TASK INPUTS:
--

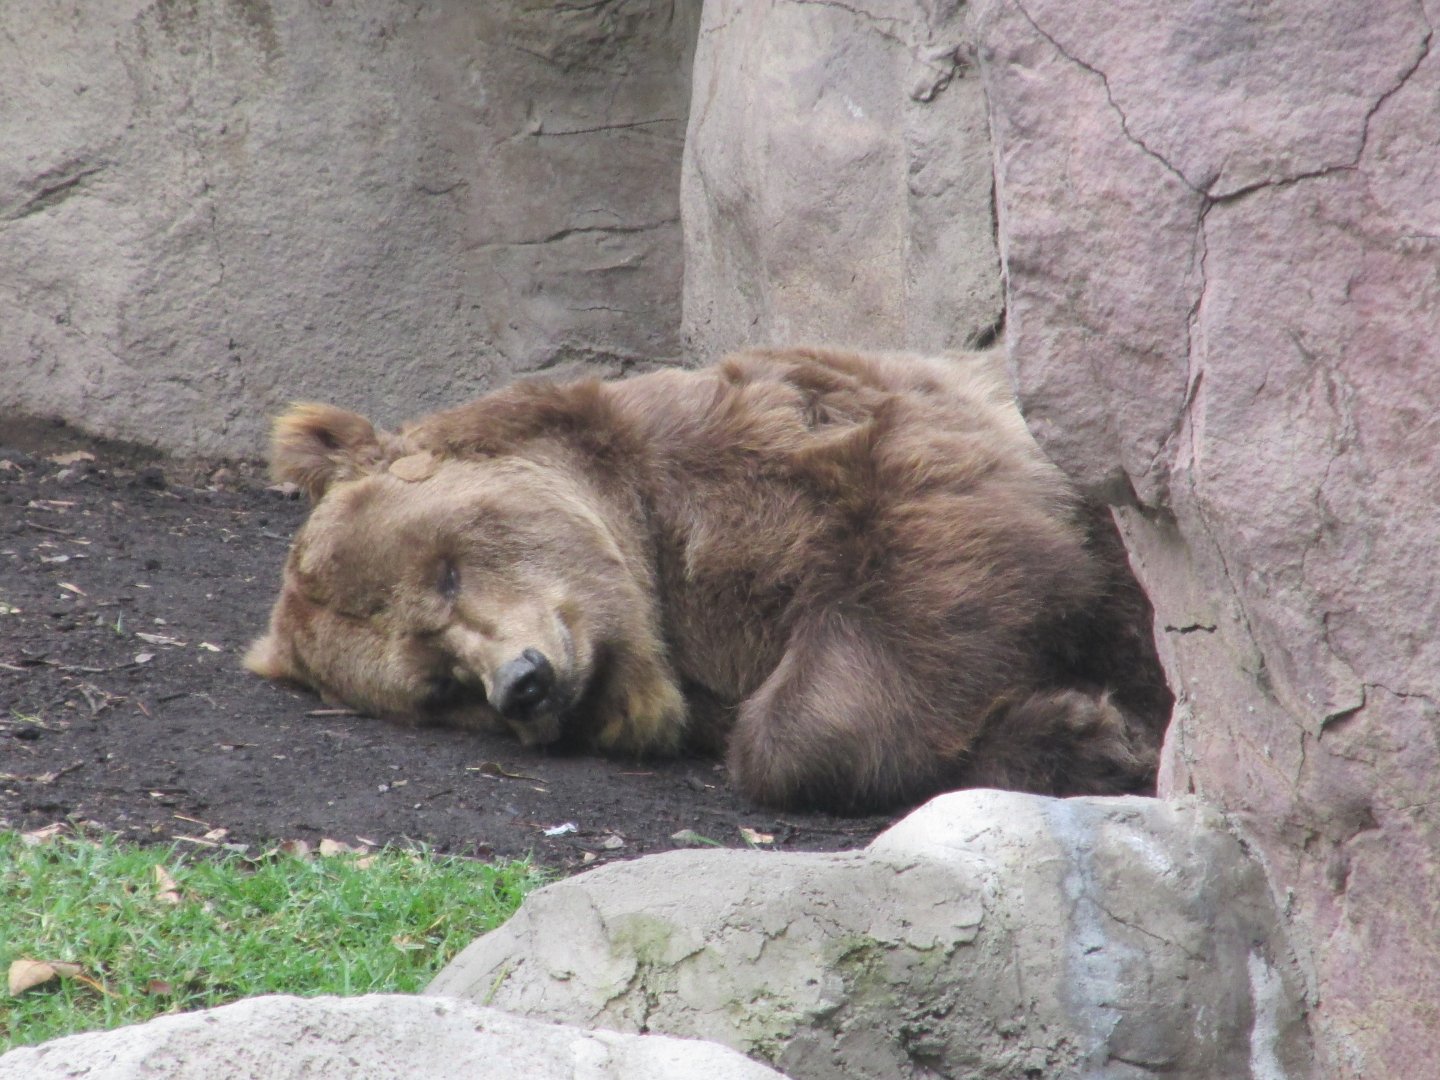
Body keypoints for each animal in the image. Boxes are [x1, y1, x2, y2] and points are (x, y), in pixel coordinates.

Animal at [246, 347, 1171, 814]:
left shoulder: (801, 442)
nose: (524, 683)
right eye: (440, 684)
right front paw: (1076, 735)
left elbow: (939, 563)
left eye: (445, 572)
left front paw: (1103, 733)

--

PROBLEM TO WORK ON: All the lines above need to be repeated exactly, with no pictures carried over.

RESULT FOR THIS EXERCISE:
Body keypoints for each animal in the image. Boxes are [x1, y1, x2, y2] and points are (x, y), in pixel coordinates.

Animal at [246, 347, 1171, 814]:
left shoulder: (801, 442)
nose: (524, 683)
right eye: (440, 684)
right front paw: (1076, 735)
left elbow: (939, 563)
left eye: (445, 572)
left front paw: (1103, 733)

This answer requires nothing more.